As to the second part, this section is University physics, so i assume you can do simple integrations.

I also assume you can do the high school work on the parabola that the ball describes as this is under constant acceleration (gravity).

So let the horizontal distance travelled by the ball = h.
The the cyclist travels a distance = d + h.
They both travel for the same time t1.
From the equations for the parabola you can determine h and t1, since you are given vy0.

If you take the given equation between b the (instantaneous) acceleration and time you can integrate it to get a second equation.
This equation gives the the instantaneous velocity as a function of b and time, noting the value of v at t= 0 give the constant of integration.
Integrating this second equation gives a third equation connecting the distance travelled, time and b.

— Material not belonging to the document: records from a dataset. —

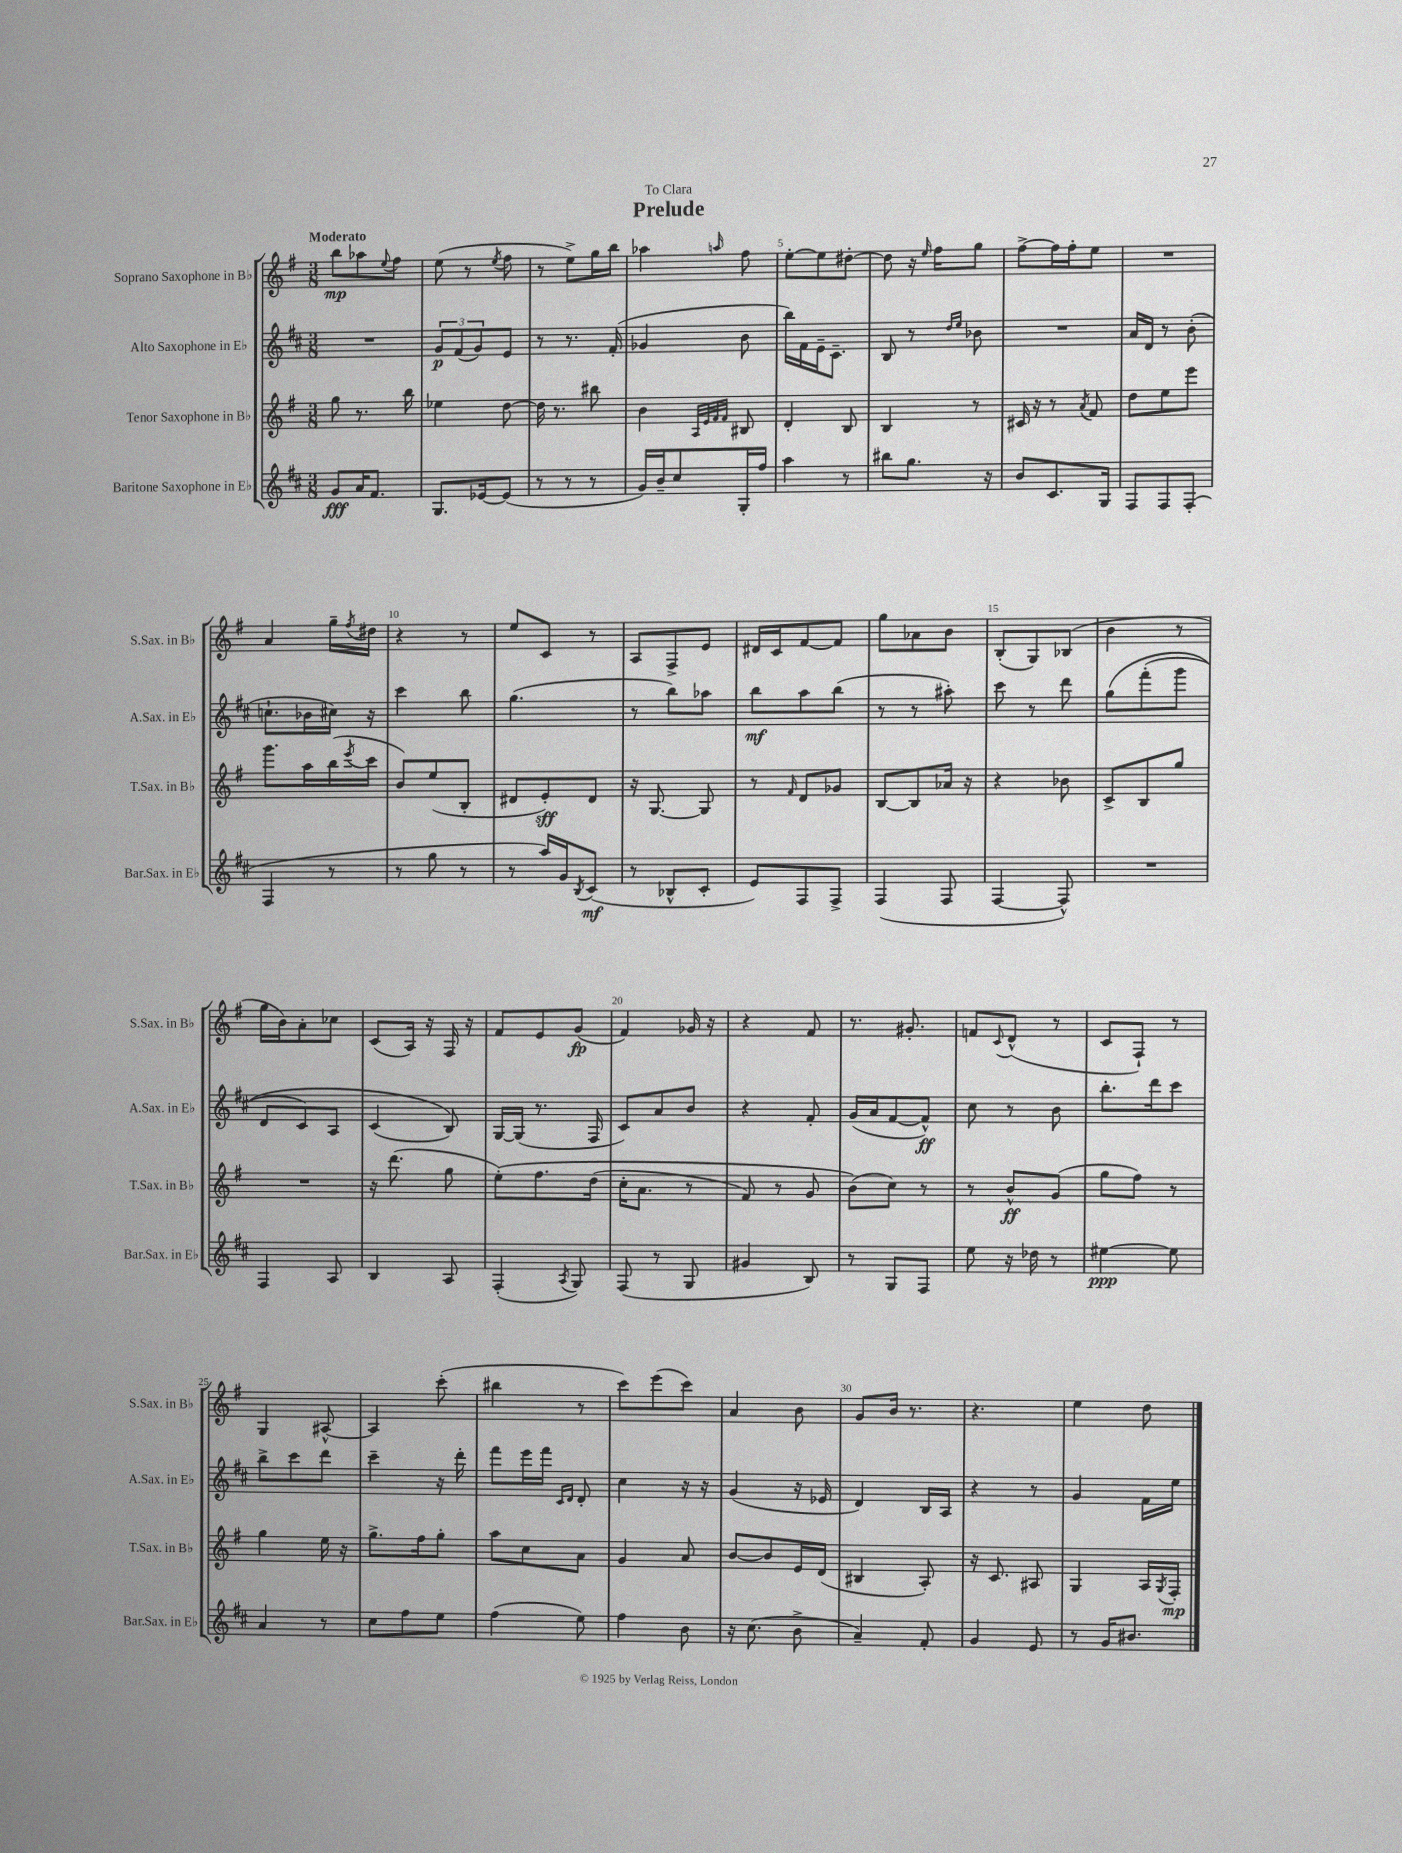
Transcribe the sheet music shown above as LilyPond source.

\header { title = "Prelude" dedication = "To Clara" }
<<
\new StaffGroup <<
\new Staff = "s0" \with { instrumentName = "Soprano Saxophone in Bb" shortInstrumentName = "S.Sax. in Bb" } {
    \clef treble \key g \major \numericTimeSignature \time 3/8 \tempo "Moderato"
    b''8\mp aes''8 \appoggiatura { e''8 } fis''8 |
    e''8( r8 \acciaccatura { e''8 } fis''8 |
    r8 e''8->) g''16 b''16 |
    aes''4 \grace { a''16 } fis''8 |
    e''8~-. e''8 dis''8~-. |
    dis''8 r16 \grace { e''16 } fis''16 g''8 |
    fis''8~-> fis''16 fis''16-. e''8 |
    R4. |
    a'4 g''16-- \acciaccatura { fis''8 } dis''16 |
    r4 r8 |
    e''8 c'8 r8 |
    a8 fis8-> e'8 |
    dis'16 c'16 fis'8~ fis'8 |
    g''8 aes'8 b'8 |
    b8-.( g8) bes8( |
    b'4 r8 |
    g''16 b'16) a'8-. ces''8 |
    c'8( a16) r16 fis16 r16 |
    fis'8 e'8 g'8\fp( |
    fis'4) ges'16 r16 |
    r4 fis'8 |
    r8. gis'8.-. |
    f'8 \appoggiatura { c'8 } d'8-^( r8 |
    c'8 fis8-!) r8 |
    g4 ais8~-^ |
    ais4 c'''8-.( |
    bis''4 r8 |
    c'''8) e'''8( c'''8) |
    a'4 b'8 |
    g'8 b'16 r8. |
    r4. |
    e''4 d''8 \bar "|." |
}
\new Staff = "s1" \with { instrumentName = "Alto Saxophone in Eb" shortInstrumentName = "A.Sax. in Eb" } {
    \clef treble \key d \major \numericTimeSignature \time 3/8
    R4. |
    \tuplet 3/2 { g'8\p fis'8( g'8) } e'8 |
    r8 r8. fis'16-.( |
    ges'4 b'8 |
    b''16) fis'16 e'16-- cis'8.-- |
    b8 r8 \grace { d''16 e''16 } bes'8 |
    R4. |
    a'16 d'16 r8 b'8-.( |
    c''8.-! bes'16 cis''16) r16 |
    cis'''4 b''8 |
    g''4.( |
    r8 b''8) aes''8 |
    b''8\mf a''8 b''8( |
    r8 r8 ais''8-.) |
    cis'''8 r8 d'''8 |
    g''8\( fis'''8-.( g'''8 |
    d'8 cis'8) a8 |
    cis'4( b8)\) |
    g16~ g16( r8. fis16 |
    cis'8) a'8 b'8 |
    r4 fis'8-. |
    g'16( a'16 fis'8~ fis'8-^\ff) |
    cis''8 r8 b'8 |
    b''8.-. d'''16 cis'''8 |
    b''8-> cis'''8 d'''8 |
    cis'''4-- r16 d'''16-. |
    fis'''8 e'''16 fis'''16 \grace { cis'16 d'16 } d'8-. |
    cis''4 r16 r16 |
    g'4( r16 ees'16 |
    d'4) b16 a16 |
    r4 r8 |
    g'4 fis'16 e''16 \bar "|." |
}
\new Staff = "s2" \with { instrumentName = "Tenor Saxophone in Bb" shortInstrumentName = "T.Sax. in Bb" } {
    \clef treble \key g \major \numericTimeSignature \time 3/8
    g''8 r8. b''16 |
    ees''4 d''8~ |
    d''16 r8. bis''8 |
    b'4 \grace { a32 e'32 fis'32 fis'32 } bis8 |
    d'4-. b8 |
    b4 r8 |
    cis'16 r16 r8 \acciaccatura { a'8 } fis'8 |
    d''8 e''8 e'''8 |
    g'''8. a''16 b''16( \acciaccatura { e'''8 } c'''16 |
    b'8) e''8( b8-. |
    dis'8 e'8-.\sff) dis'8 |
    r16 g8.~ g8 |
    r8 \grace { fis'16 } d'8 ges'8 |
    b8~ b8 aes'16 r16 |
    r4 bes'8 |
    c'8-> b8 g''8 |
    R4. |
    r16 d'''8.( g''8 |
    e''8-.)\( fis''8. d''16( |
    c''16-. a'8. r8 |
    fis'8) r8 g'8 |
    b'8(\) c''8) r8 |
    r8 b'8-^\ff g'8( |
    g''8 fis''8) r8 |
    g''4 e''16 r16 |
    g''8.-> fis''16 g''8-. |
    a''8 c''8 a'8 |
    g'4 a'8 |
    b'8~ b'8 e'16 d'16( |
    bis4 a8-.) |
    r16 c'8. ais8 |
    g4 a16 \acciaccatura { g8 } fis16-.\mp \bar "|." |
}
\new Staff = "s3" \with { instrumentName = "Baritone Saxophone in Eb" shortInstrumentName = "Bar.Sax. in Eb" } {
    \clef treble \key d \major \numericTimeSignature \time 3/8
    g'8\fff a'16 fis'8. |
    g8. ees'16~ ees'8( |
    r8 r8 r8 |
    g'16) b'16-- cis''8 g16-. fis''16 |
    a''4 r8 |
    bis''8 g''8. r16 |
    b'8 cis'8. g16 |
    fis8 fis8 fis8-.( |
    fis4 r8 |
    r8 g''8 r8 |
    r8 a''16) g'16 \acciaccatura { b8 } cis'8\mf( |
    r8 bes8-^ cis'8-. |
    e'8) fis8 fis8-> |
    fis4( fis8 |
    fis4~ fis8-^) |
    R4. |
    fis4 a8 |
    b4 a8 |
    fis4-.( \acciaccatura { a8 } g8) |
    fis8( r8 g8 |
    gis'4 b8) |
    r8 g8 fis8 |
    e''8 r16 des''16 r8 |
    eis''4~\ppp eis''8 |
    a'4 r8 |
    cis''8 fis''8 e''8 |
    fis''4( e''8) |
    fis''4 b'8 |
    r16 cis''8.( b'8-> |
    a'4--) fis'8-. |
    g'4 e'8 |
    r8 g'16 bis'8. \bar "|." |
}
>>
>>
\layout { \context { \Score \override BarNumber.break-visibility = ##(#f #t #t) barNumberVisibility = #(every-nth-bar-number-visible 5) } }
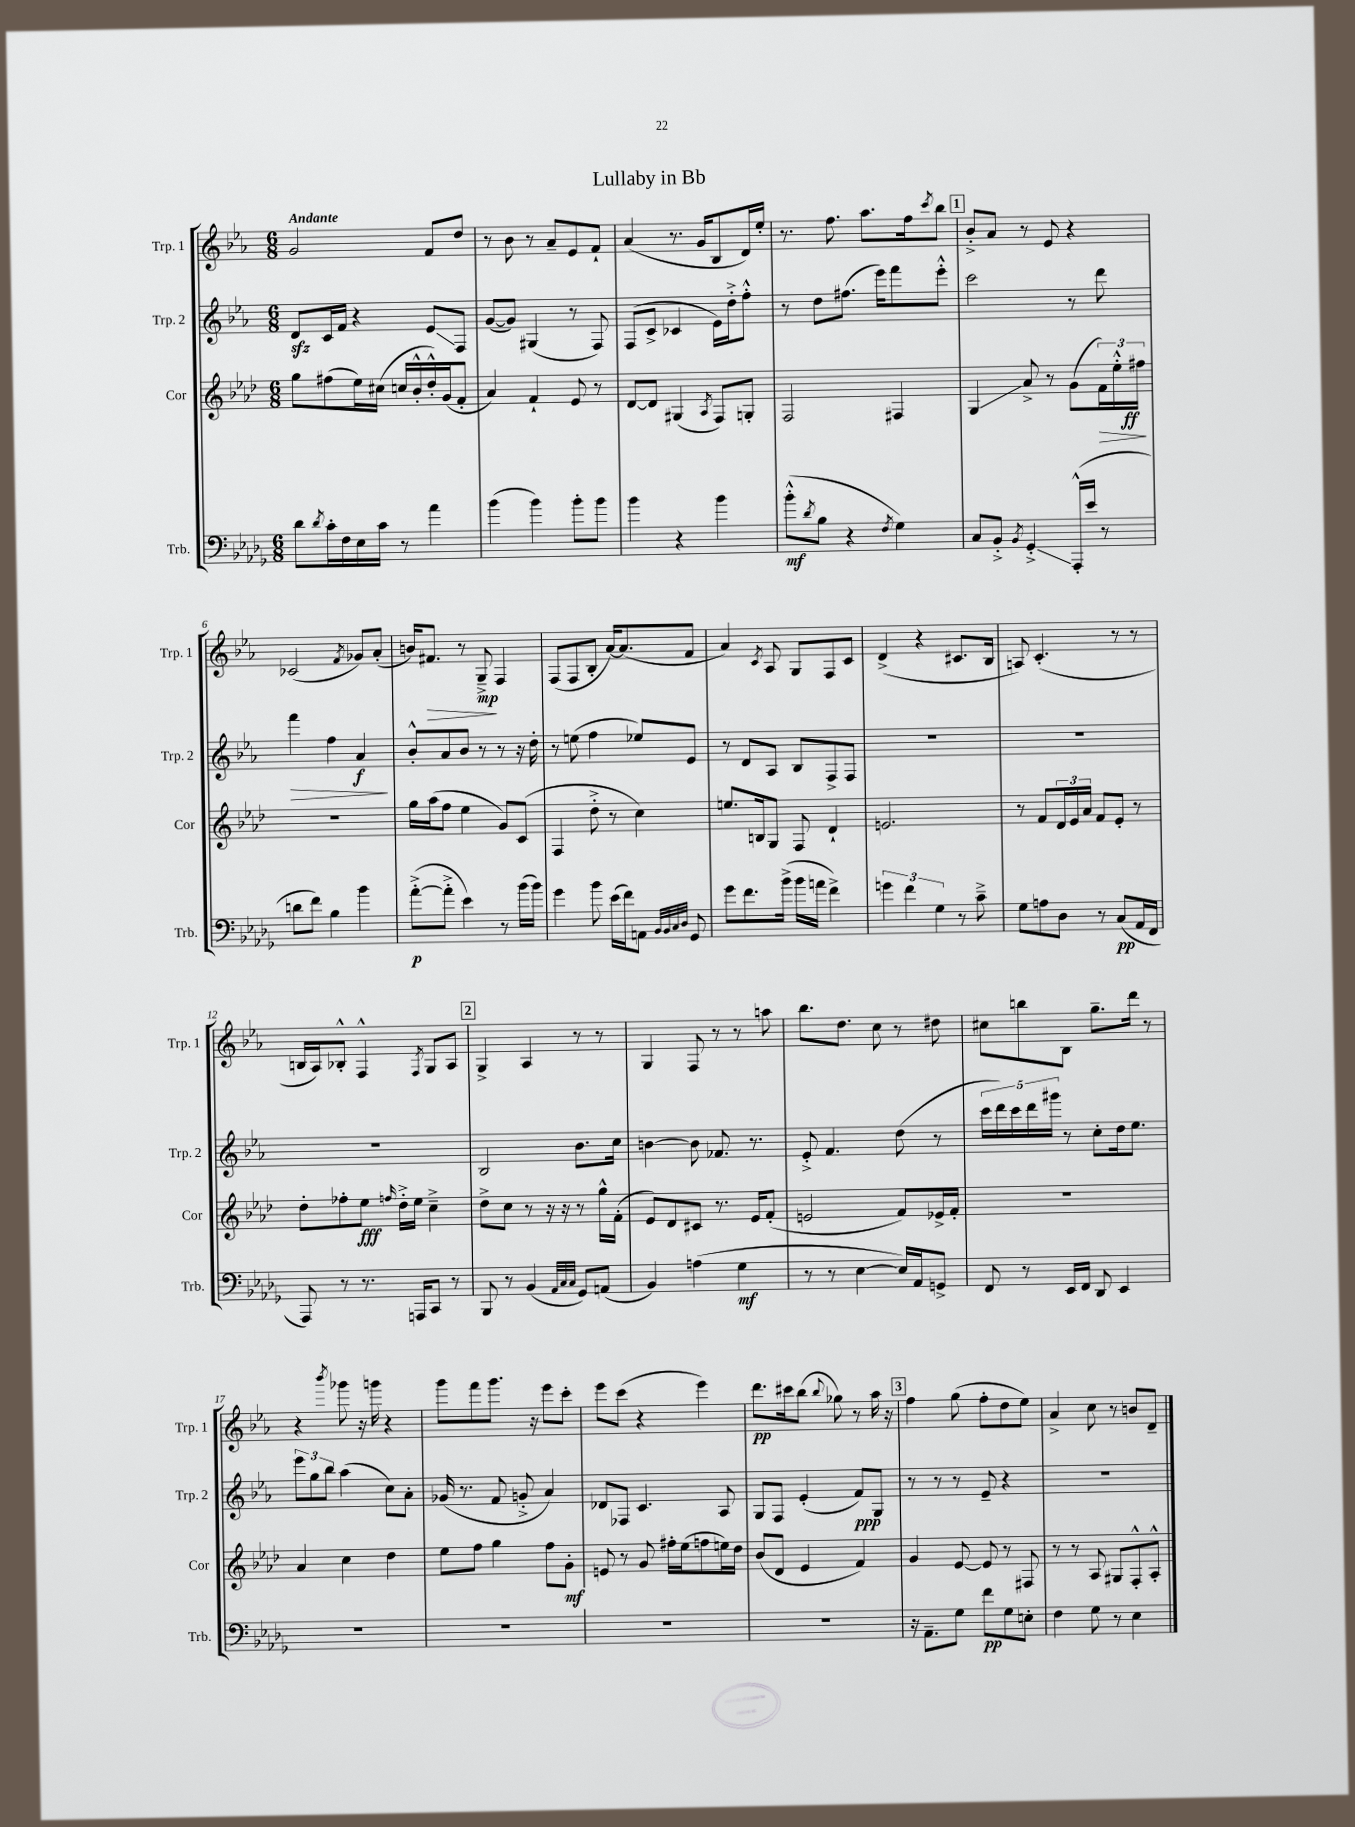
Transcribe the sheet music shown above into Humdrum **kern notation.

**kern	**kern	**kern	**kern
*staff4	*staff3	*staff2	*staff1
*clefF4	*clefG2	*clefG2	*clefG2
*k[b-e-a-d-g-]	*k[b-e-a-d-]	*k[b-e-a-]	*k[b-e-a-]
*M6/8	*M6/8	*M6/8	*M6/8
8d-\L	8gg\L	8d/L	2g/
8qd-/	.	.	.
16c'\L	(8ff#\	16c/L	.
16F\	.	16f/JJ	.
16E-\	16ee-\L)	4r	.
16c\JJ	(16cc#\JJ	.	.
8r	16cc/LL	.	.
.	16b-'^^/	.	.
4a-\	16dd-'^^/)	8e-/L	8f/L
.	(16g/J	.	.
.	8f'/J	8F/J	8dd/J
=	=	=	=
(4b-\	4a-/)	([8g/L	8r
.	.	8g/]J)	8b-\
4b-\)	4f`/	(4G#/	8r
.	.	.	8a-~/L
8b-'\L	8e-/	8r	8e-/
8b-\J	8r	8F/)	8f`/J
=	=	=	=
4b-\	[8d-/L	(8F/L	(4a-/
.	8d-/]J	8c^/J	.
4r	(4G#/	4c-/	8.r
.	.	.	16g/LK
.	8qA-/	.	.
4b-\	8F/L)	16e-\LL)	8B-/
.	.	16dd'^\J	.
.	8G'/J	8ff'^^\J	16d/L)
.	.	.	16ee-'/JJ
=	=	=	=
(8b-'^^\L	2F/	8r	8.r
8qd-/	.	.	.
8B-\J	.	8dd\L	.
.	.	.	8.ff\
4r	.	(8.ff#\J	.
.	.	.	8.aa-\L
.	.	16eee-\LK)	.
8qF/	.	.	.
4G-\)	4F#/	8fff\	.
.	.	.	16ff\k
.	.	.	8qccc/
.	.	8eee-'^^\J	8bb-\J
=	=	=	=
8C/L	4G/	2ccc\	8b-'^/L
8BB-'^/J	.	.	8a-/J
8qBB-/	.	.	.
4GG-'^/	8a-^/	.	8r
.	8r	.	8e-/
(16AAA-'^^/LL	(8g\L	8r	4r
16e-/JJ	.	.	.
8r	24f\L)	8ddd\	.
.	24ee-'^^\	.	.
.	24ff#\JJ	.	.
=	=	=	=
8d\L	2.r	4fff\	(2c-/
8f\J)	.	.	.
4B-\	.	4ff\	.
.	.	.	8qf/
4b-\	.	4a-/	8g-/L)
.	.	.	(8a-'/J
=	=	=	=
([8a-'^\L	16gg\LL	8b-'^^/L	16b/LK)
.	(16aa-\J	.	8.f#/J
8a-'^\]J	8ff\J	8a-/	.
4e-\)	4ee-\	8b-/J	8r
.	.	8r	8G~^/
8r	8g/L)	8r	4F/
(16b-\LL	(8c/J	16r	.
16b-\JJ)	.	16dd'\	.
=	=	=	=
4g-\	4F/	8r	(8F/L
.	.	(8ee\	8F/
8b-\	8dd-'^\	4ff\	8B-'/J
(16e-\LL	8r	.	[16a-/LK)
16f\J)	.	.	(8.a-/]
8AA\J	4cc\)	8ee-/L)	.
32qqBB-/LLL	.	.	.
32qqBB-/	.	.	.
32qqC/	.	.	.
32qqD-/JJJ	.	.	.
8GG-/	.	8e-/J	8f/J
=	=	=	=
8g-\L	8.ee/L	8r	4a-/)
8.f\	.	8d/L	.
.	16B/k	.	.
.	.	.	8qc/
.	8G/J	8A-/J	8A-/
(16b-^\Jk	.	.	.
16b-\LL	8F/	8B-/L	8G/L
16a\JJ	.	.	.
4f^\)	4d-`/	8F^/	8F/
.	.	8F/J	8c/J
=	=	=	=
6g\	2.e/	2.r	(4d^/
6f\	.	.	.
.	.	.	4r
6G-\	.	.	.
8r	.	.	8.c#/L
8c~^\	.	.	.
.	.	.	16B-/Jk
=	=	=	=
8G-\L	8r	2.r	8A/)
8A\	8f/L	.	(4.c'/
8D-\J	24d-/L	.	.
.	24e-/	.	.
.	24a-/JJ	.	.
8r	8f/L	.	.
(8C/L	8e-'/J	.	8r
16AA-/L	8r	.	8r
16FF/JJ	.	.	.
=	=	=	=
8AAA-/)	8dd-'\L	2.r	16B/LL
.	.	.	16A-/J)
8r	8ff-'\	.	8B-'^^/J
8.r	8ee-\J	.	4F^^/
.	16qqff/	.	.
.	16dd-'^\LL	.	.
16AAA/LK	16ee-\JJ	.	.
.	.	.	8qF/
8CC/J	4cc~^\	.	8G/L
8r	.	.	8A-/J
=	=	=	=
8BBB-/	8dd-^\L	2B-/	4G^/
8r	8cc\J	.	.
(4BB-/	8r	.	4A-/
.	16r	.	.
.	16r	.	.
32qqAA-/LLL	.	.	.
32qqC/	.	.	.
32qqC/JJJ	.	.	.
8GG-/L)	8r	8.b-\L	8r
(8AA/J	16gg^^\LL	.	8r
.	(16f'\JJ	16cc\Jk	.
=	=	=	=
4BB-/)	8e-/L)	[4b\	4G/
.	8d-/	.	.
(4A\	8c#/J	8b\]	8F/
.	8.r	8.f-/	8r
4G-\	.	.	8r
.	16e-/LK	8.r	.
.	(8f'/J	.	8aa\
=	=	=	=
8r	2e/	8e-'^/	8.bb-\L
8r	.	4.f/	.
.	.	.	8.dd\J
[4E-\	.	.	.
.	.	.	8cc\
16E-/]LL)	8f/L)	(8dd\	8r
16AA-/J	.	.	.
8GG^/J	16e-^/L	8r	8dd#\
.	16f'/JJ	.	.
=	=	=	=
8FF/	2.r	20ccc\LL	8cc#\L
.	.	20ddd\)	.
.	.	20ccc\	.
8r	.	.	8bb\
.	.	20ddd\	.
.	.	20ggg#\JJ	.
16EE-/LL	.	8r	8B-\J
16FF/JJ	.	.	.
8DD-/	.	8cc'\L	8.gg~\L
4EE-/	.	16dd\k	.
.	.	8.ee-\J	16ddd\Jk
.	.	.	8r
=	=	=	=
2.r	4a-/	12eee-\L	4r
.	.	12gg\	.
.	.	12bb-\J	.
.	.	.	8qbbb-/
.	4cc\	(4aa-\	8ggg-\
.	.	.	16r
.	.	.	16ggg\
.	4dd-\	8cc\L)	4r
.	.	8a-'\J	.
=	=	=	=
2.r	8ee-\L	(16g-/	8ggg\L
.	.	8.r	.
.	8ff\J	.	8fff\
.	4gg\	8f/	8.ggg\J
.	.	8g'^/	.
.	.	.	16r
.	8ff\L	4a-/)	8eee-\L
.	8g'\J	.	8ccc'\J
=	=	=	=
2.r	8e/	8d-/L	8eee-\L
.	8r	8F-/J	(8ccc\J
.	8g/	4.c/	4r
.	16ff#'\LL	.	.
.	(16ee-\J	.	.
.	8ff\	.	4eee-\)
.	16ee\L)	8A-/	.
.	16dd-\JJ	.	.
=	=	=	=
2.r	(8b-/L	8G/L	8.ddd\L
.	8d-/J	8F/J	.
.	.	.	16ccc#\k
.	4e-/	(4e-'/	(8bb-\J
.	.	.	8qqbb-/
.	.	.	8gg-\)
.	4f/)	8f/L)	8r
.	.	8G/J	16aa-\
.	.	.	16r
=	=	=	=
16r	4g/	8r	4ff\
8.AA-~\L	.	.	.
.	.	8r	.
8G-\J	[8e-/	8r	(8gg\
8f\L	8e-/]	8e-~/	8ff'\L
8G-\	8r	4r	8dd\
8E'\J	8F#/	.	8ee-\J)
=	=	=	=
4F\	8r	2.r	4a-^/
.	8r	.	.
8G-\	8A-/	.	8cc\
8r	8G#/L	.	8r
4E-\	8F'^^/	.	8b/L
.	8A-'^^/J	.	8d~/J
==	==	==	==
*-	*-	*-	*-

So you can now use this information to eliminate t1 (as required) and the distance travelled and report in terms of the variables required.
 
Jan 2019
100
75
So let the horizontal distance travelled by the ball = h.
The the cyclist travels a distance = d + h
If I'm reading the problem statement correctly, the ball is thrown "vertically upward" at position x(0) = d, while the position of the bicycle at that same time is x(0) = 0.

The ball has no horizontal velocity.

The time required for the ball to go up and down is the same as the time it takes the bicycle to travel from x=0 to x=d, so that the bicyclist may catch the ball at the height that it was launched upward.